Stored data entries:

^^^^^^^^^^^^^^^^

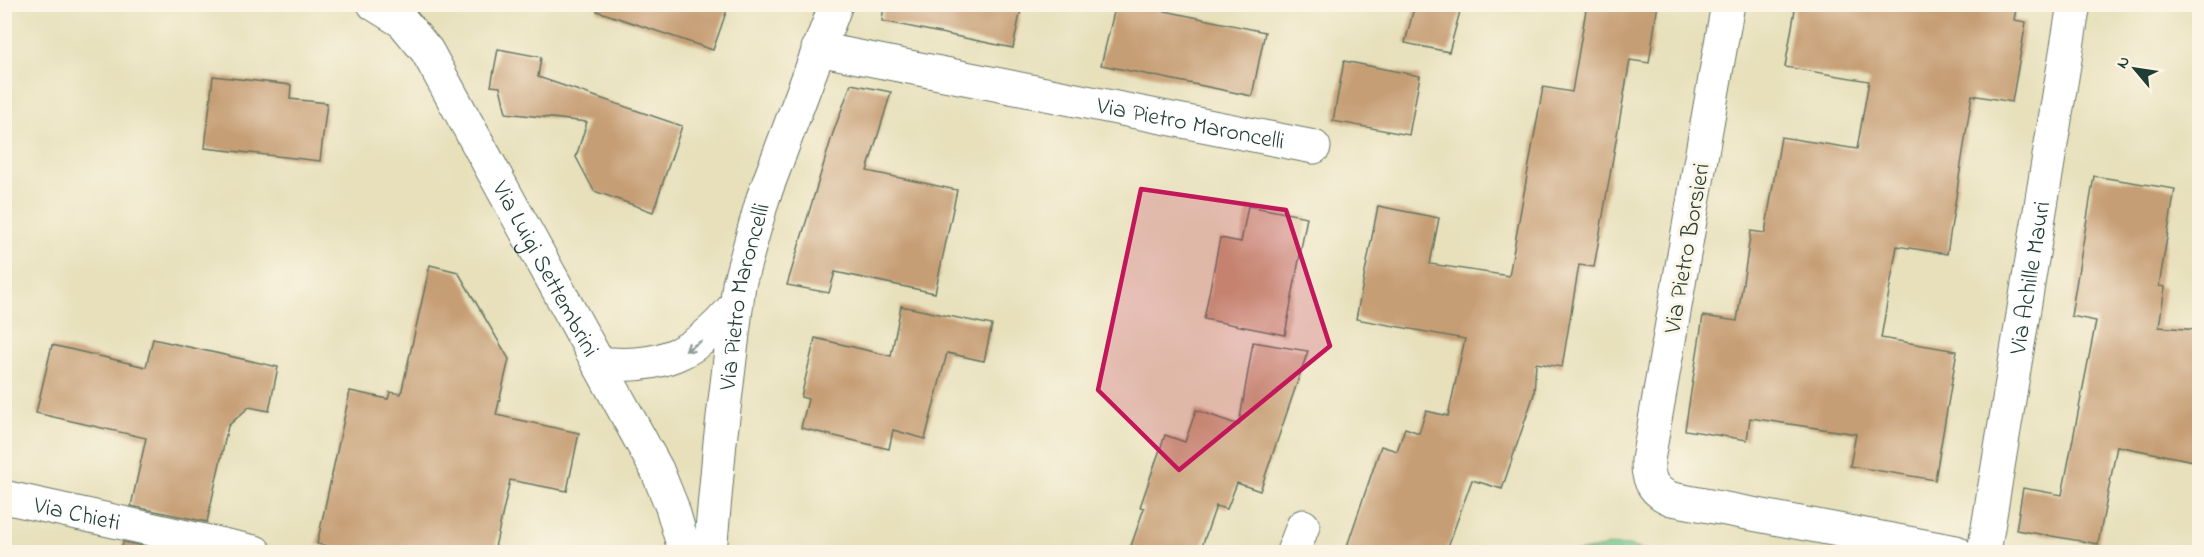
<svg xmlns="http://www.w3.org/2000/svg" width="2204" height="557" font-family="'Indie Flower',sans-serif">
	<rect width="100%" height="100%" fill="#fcf5e5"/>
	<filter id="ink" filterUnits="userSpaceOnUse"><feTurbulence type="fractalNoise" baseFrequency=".0167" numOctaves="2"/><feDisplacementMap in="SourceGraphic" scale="12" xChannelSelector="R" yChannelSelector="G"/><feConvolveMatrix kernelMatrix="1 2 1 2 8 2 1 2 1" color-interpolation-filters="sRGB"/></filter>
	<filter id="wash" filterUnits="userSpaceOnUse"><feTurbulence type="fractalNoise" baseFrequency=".008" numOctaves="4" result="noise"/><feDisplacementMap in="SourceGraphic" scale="24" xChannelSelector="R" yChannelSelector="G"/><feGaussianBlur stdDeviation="1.35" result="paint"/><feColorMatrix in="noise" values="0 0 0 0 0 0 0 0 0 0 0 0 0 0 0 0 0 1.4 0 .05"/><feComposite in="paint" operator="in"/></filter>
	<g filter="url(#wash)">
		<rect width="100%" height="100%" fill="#e7e0bb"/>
		<path fill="#83d99c" stroke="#518b68" stroke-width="1.5" d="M1610 546H1627L1649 552H1577Z"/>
		<g id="blocks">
			<path fill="#c69e74" d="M598 4H729L713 50 597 11Z
				M884 4H1022L1013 48 882 21Z
				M1116 4H1132L1265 32 1252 96 1101 65Z
				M1415 4H1462L1449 52 1405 43Z
				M1587 4H1658L1649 63 1630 60 1594 267 1579 265 1562 367 1536 363 1534 394 1502 489 1472 480 1446 552H1345L1381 446 1397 451 1405 428 1419 433 1426 411 1448 416 1465 339 1356 319 1378 206 1439 218 1430 264 1509 276 1543 87 1572 92Z
				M1796 4H2017L2014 20 2026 22 2012 102 1972 95 1947 254 1897 246 1881 338 1957 351 1935 480 1850 466 1856 434 1750 418 1747 440 1685 430 1703 316 1737 321 1751 231 1765 233 1781 137 1857 149 1869 81 1785 67Z
				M498 49 541 57 538 77 682 126 653 212 594 191 576 157 587 122 506 113 500 87 491 86Z
				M1344 61 1420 76 1409 135 1333 121Z
				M213 76 291 85 290 99 327 103 320 161 205 148Z
				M851 84 891 92 867 171 957 190 935 293 835 272 829 293 787 285 833 133Z
				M2094 176 2175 189 2159 286 2165 287 2159 327 2199 330V462L2117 446 2098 544 2016 530 2023 488 2062 495 2096 321 2071 316Z
				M1248 206 1307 217 1285 335 1204 319 1220 238 1241 242Z
				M430 265 458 272 509 359 496 415 579 433 567 491 510 480 494 552H356L317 544 350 391 388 399 390 392 401 394Z
				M901 306 992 325 984 361 947 353 925 439 893 430 889 449 801 428 808 399 801 397 815 338 891 356Z
				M153 339 278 367 269 411 249 407 228 426 207 522 131 506 146 438 36 413 52 345 146 367Z
				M1253 342 1308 351 1260 491 1237 483 1227 509 1216 506 1200 552H1129L1144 508 1140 507 1165 435 1185 442 1196 410 1239 425Z
				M123 542 170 552H121Z"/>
		</g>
	</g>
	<g filter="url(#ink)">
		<use href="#blocks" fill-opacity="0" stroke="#657663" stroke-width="1.5"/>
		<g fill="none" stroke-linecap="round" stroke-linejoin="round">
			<defs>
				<g id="minor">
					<path id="s1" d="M374 4 403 22 427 51 657 470 672 507 685 552"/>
					<path d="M1728 4 1648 460C1647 480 1653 492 1672 499L1956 552"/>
					<path id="s2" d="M818 49 1314 147"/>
					<path d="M598 363C659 370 696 354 735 306"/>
					<path id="s3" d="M4 497 255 552"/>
					<path id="s4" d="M710 552 720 442 739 284 763 198 836 4"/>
					<path d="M1293 552 1303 526"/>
					<path id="s5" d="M1984 552 2074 4"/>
				</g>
			</defs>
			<use href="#minor" stroke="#657663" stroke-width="35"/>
			<use href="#minor" stroke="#fff" stroke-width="33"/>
		</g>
		<defs><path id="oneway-shaft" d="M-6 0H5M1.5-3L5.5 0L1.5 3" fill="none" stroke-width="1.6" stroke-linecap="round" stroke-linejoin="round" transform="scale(1.5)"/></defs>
		<use stroke="#8f9e9a" href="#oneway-shaft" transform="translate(693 346) rotate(149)"/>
	</g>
	<path fill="#c2185b" fill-opacity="0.2" stroke="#c2185b" stroke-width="4.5" stroke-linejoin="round" d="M1141 189 1286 210 1330 346 1179 470 1098 390Z"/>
	<g text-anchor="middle" stroke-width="6" stroke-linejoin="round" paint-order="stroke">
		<g font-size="24" fill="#1f3d34" stroke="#fcf5e5">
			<text dy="8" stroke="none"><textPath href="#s2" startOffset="380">Via Pietro Maroncelli</textPath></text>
			<text transform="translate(1686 248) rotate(-80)" y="8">Via Pietro Borsieri</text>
			<text dy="8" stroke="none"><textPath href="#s1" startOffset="320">Via Luigi Settembrini</textPath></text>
			<text dy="8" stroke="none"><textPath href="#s5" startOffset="278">Via Achille Mauri</textPath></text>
			<text dy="8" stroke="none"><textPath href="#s4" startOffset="258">Via Pietro Maroncelli</textPath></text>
			<text dy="8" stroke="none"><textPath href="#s3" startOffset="75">Via Chieti</textPath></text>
		</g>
	</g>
	<rect width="2204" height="557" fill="none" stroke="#fcf5e5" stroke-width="24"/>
	<g transform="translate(2135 69) rotate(299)" stroke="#fcf5e5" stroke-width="4.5" paint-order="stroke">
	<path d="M0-4.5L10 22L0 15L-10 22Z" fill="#1f3d34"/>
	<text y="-9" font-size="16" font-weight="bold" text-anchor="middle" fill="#1f3d34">N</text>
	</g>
</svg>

^^^^^^^^^^^^^^^^

Brief =
With the images excluded, output every record verbatim.

Response to the task =
<svg xmlns="http://www.w3.org/2000/svg" width="2204" height="557" font-family="'Indie Flower',sans-serif">
	<rect width="100%" height="100%" fill="#fcf5e5"/>
	<filter id="ink" filterUnits="userSpaceOnUse"><feTurbulence type="fractalNoise" baseFrequency=".0167" numOctaves="2"/><feDisplacementMap in="SourceGraphic" scale="12" xChannelSelector="R" yChannelSelector="G"/><feConvolveMatrix kernelMatrix="1 2 1 2 8 2 1 2 1" color-interpolation-filters="sRGB"/></filter>
	<filter id="wash" filterUnits="userSpaceOnUse"><feTurbulence type="fractalNoise" baseFrequency=".008" numOctaves="4" result="noise"/><feDisplacementMap in="SourceGraphic" scale="24" xChannelSelector="R" yChannelSelector="G"/><feGaussianBlur stdDeviation="1.35" result="paint"/><feColorMatrix in="noise" values="0 0 0 0 0 0 0 0 0 0 0 0 0 0 0 0 0 1.4 0 .05"/><feComposite in="paint" operator="in"/></filter>
	<g filter="url(#wash)">
		<rect width="100%" height="100%" fill="#e7e0bb"/>
		<path fill="#83d99c" stroke="#518b68" stroke-width="1.5" d="M1610 546H1627L1649 552H1577Z"/>
		<g id="blocks">
			<path fill="#c69e74" d="M598 4H729L713 50 597 11Z
				M884 4H1022L1013 48 882 21Z
				M1116 4H1132L1265 32 1252 96 1101 65Z
				M1415 4H1462L1449 52 1405 43Z
				M1587 4H1658L1649 63 1630 60 1594 267 1579 265 1562 367 1536 363 1534 394 1502 489 1472 480 1446 552H1345L1381 446 1397 451 1405 428 1419 433 1426 411 1448 416 1465 339 1356 319 1378 206 1439 218 1430 264 1509 276 1543 87 1572 92Z
				M1796 4H2017L2014 20 2026 22 2012 102 1972 95 1947 254 1897 246 1881 338 1957 351 1935 480 1850 466 1856 434 1750 418 1747 440 1685 430 1703 316 1737 321 1751 231 1765 233 1781 137 1857 149 1869 81 1785 67Z
				M498 49 541 57 538 77 682 126 653 212 594 191 576 157 587 122 506 113 500 87 491 86Z
				M1344 61 1420 76 1409 135 1333 121Z
				M213 76 291 85 290 99 327 103 320 161 205 148Z
				M851 84 891 92 867 171 957 190 935 293 835 272 829 293 787 285 833 133Z
				M2094 176 2175 189 2159 286 2165 287 2159 327 2199 330V462L2117 446 2098 544 2016 530 2023 488 2062 495 2096 321 2071 316Z
				M1248 206 1307 217 1285 335 1204 319 1220 238 1241 242Z
				M430 265 458 272 509 359 496 415 579 433 567 491 510 480 494 552H356L317 544 350 391 388 399 390 392 401 394Z
				M901 306 992 325 984 361 947 353 925 439 893 430 889 449 801 428 808 399 801 397 815 338 891 356Z
				M153 339 278 367 269 411 249 407 228 426 207 522 131 506 146 438 36 413 52 345 146 367Z
				M1253 342 1308 351 1260 491 1237 483 1227 509 1216 506 1200 552H1129L1144 508 1140 507 1165 435 1185 442 1196 410 1239 425Z
				M123 542 170 552H121Z"/>
		</g>
	</g>
	<g filter="url(#ink)">
		<use href="#blocks" fill-opacity="0" stroke="#657663" stroke-width="1.5"/>
		<g fill="none" stroke-linecap="round" stroke-linejoin="round">
			<defs>
				<g id="minor">
					<path id="s1" d="M374 4 403 22 427 51 657 470 672 507 685 552"/>
					<path d="M1728 4 1648 460C1647 480 1653 492 1672 499L1956 552"/>
					<path id="s2" d="M818 49 1314 147"/>
					<path d="M598 363C659 370 696 354 735 306"/>
					<path id="s3" d="M4 497 255 552"/>
					<path id="s4" d="M710 552 720 442 739 284 763 198 836 4"/>
					<path d="M1293 552 1303 526"/>
					<path id="s5" d="M1984 552 2074 4"/>
				</g>
			</defs>
			<use href="#minor" stroke="#657663" stroke-width="35"/>
			<use href="#minor" stroke="#fff" stroke-width="33"/>
		</g>
		<defs><path id="oneway-shaft" d="M-6 0H5M1.5-3L5.5 0L1.5 3" fill="none" stroke-width="1.6" stroke-linecap="round" stroke-linejoin="round" transform="scale(1.5)"/></defs>
		<use stroke="#8f9e9a" href="#oneway-shaft" transform="translate(693 346) rotate(149)"/>
	</g>
	<path fill="#c2185b" fill-opacity="0.2" stroke="#c2185b" stroke-width="4.5" stroke-linejoin="round" d="M1141 189 1286 210 1330 346 1179 470 1098 390Z"/>
	<g text-anchor="middle" stroke-width="6" stroke-linejoin="round" paint-order="stroke">
		<g font-size="24" fill="#1f3d34" stroke="#fcf5e5">
			<text dy="8" stroke="none"><textPath href="#s2" startOffset="380">Via Pietro Maroncelli</textPath></text>
			<text transform="translate(1686 248) rotate(-80)" y="8">Via Pietro Borsieri</text>
			<text dy="8" stroke="none"><textPath href="#s1" startOffset="320">Via Luigi Settembrini</textPath></text>
			<text dy="8" stroke="none"><textPath href="#s5" startOffset="278">Via Achille Mauri</textPath></text>
			<text dy="8" stroke="none"><textPath href="#s4" startOffset="258">Via Pietro Maroncelli</textPath></text>
			<text dy="8" stroke="none"><textPath href="#s3" startOffset="75">Via Chieti</textPath></text>
		</g>
	</g>
	<rect width="2204" height="557" fill="none" stroke="#fcf5e5" stroke-width="24"/>
	<g transform="translate(2135 69) rotate(299)" stroke="#fcf5e5" stroke-width="4.5" paint-order="stroke">
	<path d="M0-4.5L10 22L0 15L-10 22Z" fill="#1f3d34"/>
	<text y="-9" font-size="16" font-weight="bold" text-anchor="middle" fill="#1f3d34">N</text>
	</g>
</svg>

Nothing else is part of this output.